BACAAN:
━━━━━━

Mempersiapkan Umat Masa Depan
Oleh: Nasaruddin Umar
MEMPERSIAPKAN umat masa depan harus menjadi agenda bersama semua
pihak. Tugas tersebut bukan hanya tugas pimpinan umat beragama, melainkan juga
pemerintah. Pemerintah berkepentingan terpeliharanya umat yang kukuh karena
semakin kukuh umat beragama semakin kukuh pula bangsa Indonesia. Salah satu
sendi Indonesia ialah umat beragama.
Mestinya agenda penyiapan umat masa depan paralel dengan penyiapan
warga bangsa di dalam menghadapi perubahan sosial, terutama yang sering
didengungkan ialah Indonesia pasca-Masyarakat Ekonomi ASEAN (MEA). Kita perlu
secara sadar menyiapkan pangkalan pendaratan umat, khususnya bagi generasi muda
kita. Apa jadinya jika MEA datang dan berlanjut sementara kita masih tenggelam
di dalam sejumlah kerumitan masalah. Boleh jadi kita tidak bisa mengintip
masalah yang sudah di depan rumah karena kita masih sibuk menyelesaikan masalah
di dalam rumah.
Masalah di dalam rumah kita yang pokok antara lain adanya jarak
antara umat dan ajaran agama yang dianutnya. Agama mengajarkan apa, tetapi
keinginan umatnya apa, masih amat berjarak. Hal ini menimbulkan kepribadian
ganda (split personality) yang amat dalam dan susah dideteksi orang banyak.
Penyelesaian masalah umat kita selama ini lebih banyak membicarakan akibat,
bukan sebab yang menyebabkan masalah itu terjadi. Dengan kata lain, kita hanya
lebih banyak bicara tentang sesuatu yang dihilir, bukan penyebabnya yang ada di
hulu. Analoginya, kita lebih banyak sibuk mengusir awan, bukan menyelesaikan
masalah pembakar hutan sehingga pesta pemadaman asap berlangsung secara rutin
di musim kemarau, sebuah musim yang dicari oleh pelancong barat untuk menjalani
musim liburnya.
Sederet masalah dalam rumah lain yang tidak mungkin dimuat di
dalam kolom sempit ini. Di antaranya yang amat mendasar ialah fenomena maraknya
aliran sempalan, seperti sempalan keyakinan, budaya, dan politik. Sudah mulai
muncul saling kafir mengafirkan seperti pemandangan yang terjadi di abad
pertengahan yang mengantar runtuhnya kerajaan-kerajaan Islam. Radikalisme di
dalam beragama sudah masif.
Bukan rahasia lagi di media-midia sosial sudah dikuasai oleh
kelompok garis keras. Sebuah hasil survei menunjukkan forum-forum agama di
Media Sosial 80% didominasi kelompok garis keras. Ironisnya organisasi Islam
besar seperti NU, Muhammadiah, dll tidak antisipatif. Apa jadinya umat kita di
masa depan jika 'guru agama' mereka adalah garis keras?
Masalah sosial lainnya ialah semakin maraknya angka perceraian.

━━━━━━

DATA TERSEDIA:

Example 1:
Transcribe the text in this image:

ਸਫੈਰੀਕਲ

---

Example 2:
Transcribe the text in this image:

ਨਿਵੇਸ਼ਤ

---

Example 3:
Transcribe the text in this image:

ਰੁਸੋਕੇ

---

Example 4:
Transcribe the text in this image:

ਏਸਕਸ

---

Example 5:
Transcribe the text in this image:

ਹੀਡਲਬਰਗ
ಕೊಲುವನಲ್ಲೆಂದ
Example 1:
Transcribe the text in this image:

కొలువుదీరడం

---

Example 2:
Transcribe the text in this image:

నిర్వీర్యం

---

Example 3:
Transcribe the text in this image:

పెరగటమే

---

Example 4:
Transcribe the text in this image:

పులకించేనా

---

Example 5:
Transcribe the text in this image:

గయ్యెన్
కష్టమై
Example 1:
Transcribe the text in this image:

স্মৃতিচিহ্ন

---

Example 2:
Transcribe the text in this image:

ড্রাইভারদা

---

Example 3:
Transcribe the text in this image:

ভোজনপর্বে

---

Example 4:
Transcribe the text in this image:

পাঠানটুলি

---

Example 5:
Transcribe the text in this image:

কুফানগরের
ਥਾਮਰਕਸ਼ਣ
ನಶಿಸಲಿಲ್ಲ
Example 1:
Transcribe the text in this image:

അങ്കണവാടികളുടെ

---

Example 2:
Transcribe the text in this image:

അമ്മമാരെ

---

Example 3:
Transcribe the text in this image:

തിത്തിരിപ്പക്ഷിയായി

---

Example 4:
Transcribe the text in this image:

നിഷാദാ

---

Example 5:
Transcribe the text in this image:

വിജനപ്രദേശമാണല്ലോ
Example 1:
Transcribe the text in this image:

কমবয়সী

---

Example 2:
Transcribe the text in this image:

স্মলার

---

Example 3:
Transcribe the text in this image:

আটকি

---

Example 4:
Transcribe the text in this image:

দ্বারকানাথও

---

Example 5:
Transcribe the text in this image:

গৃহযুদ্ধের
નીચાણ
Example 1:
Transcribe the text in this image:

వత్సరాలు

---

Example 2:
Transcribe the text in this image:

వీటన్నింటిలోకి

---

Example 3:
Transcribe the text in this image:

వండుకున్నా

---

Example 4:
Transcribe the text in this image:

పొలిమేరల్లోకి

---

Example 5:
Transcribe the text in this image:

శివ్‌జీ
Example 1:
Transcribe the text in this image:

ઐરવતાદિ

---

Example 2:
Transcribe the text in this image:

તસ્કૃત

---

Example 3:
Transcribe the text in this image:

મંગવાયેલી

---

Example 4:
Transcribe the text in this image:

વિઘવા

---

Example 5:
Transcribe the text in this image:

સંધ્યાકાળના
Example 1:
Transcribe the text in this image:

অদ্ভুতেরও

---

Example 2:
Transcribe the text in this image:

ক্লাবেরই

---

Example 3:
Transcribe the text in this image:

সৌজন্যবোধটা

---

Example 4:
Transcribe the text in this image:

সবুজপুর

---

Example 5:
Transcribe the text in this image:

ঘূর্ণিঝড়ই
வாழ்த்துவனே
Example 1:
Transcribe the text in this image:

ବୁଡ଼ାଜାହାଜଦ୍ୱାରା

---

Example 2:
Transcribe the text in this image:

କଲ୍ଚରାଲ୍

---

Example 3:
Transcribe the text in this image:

━━━━━━

INSTRUKSI KERJA: Kutip tanpa perubahan sedikit pun bagian bacaan yang terletak antara "Penyelesaian masalah umat" dan "beragama sudah masif.", termasuk kedua ujungnya. Baris-baris di atas tidak diperlukan dalam pengerjaan.

HASIL AKHIR:
Penyelesaian masalah umat kita selama ini lebih banyak membicarakan akibat,
bukan sebab yang menyebabkan masalah itu terjadi. Dengan kata lain, kita hanya
lebih banyak bicara tentang sesuatu yang dihilir, bukan penyebabnya yang ada di
hulu. Analoginya, kita lebih banyak sibuk mengusir awan, bukan menyelesaikan
masalah pembakar hutan sehingga pesta pemadaman asap berlangsung secara rutin
di musim kemarau, sebuah musim yang dicari oleh pelancong barat untuk menjalani
musim liburnya.
Sederet masalah dalam rumah lain yang tidak mungkin dimuat di
dalam kolom sempit ini. Di antaranya yang amat mendasar ialah fenomena maraknya
aliran sempalan, seperti sempalan keyakinan, budaya, dan politik. Sudah mulai
muncul saling kafir mengafirkan seperti pemandangan yang terjadi di abad
pertengahan yang mengantar runtuhnya kerajaan-kerajaan Islam. Radikalisme di
dalam beragama sudah masif.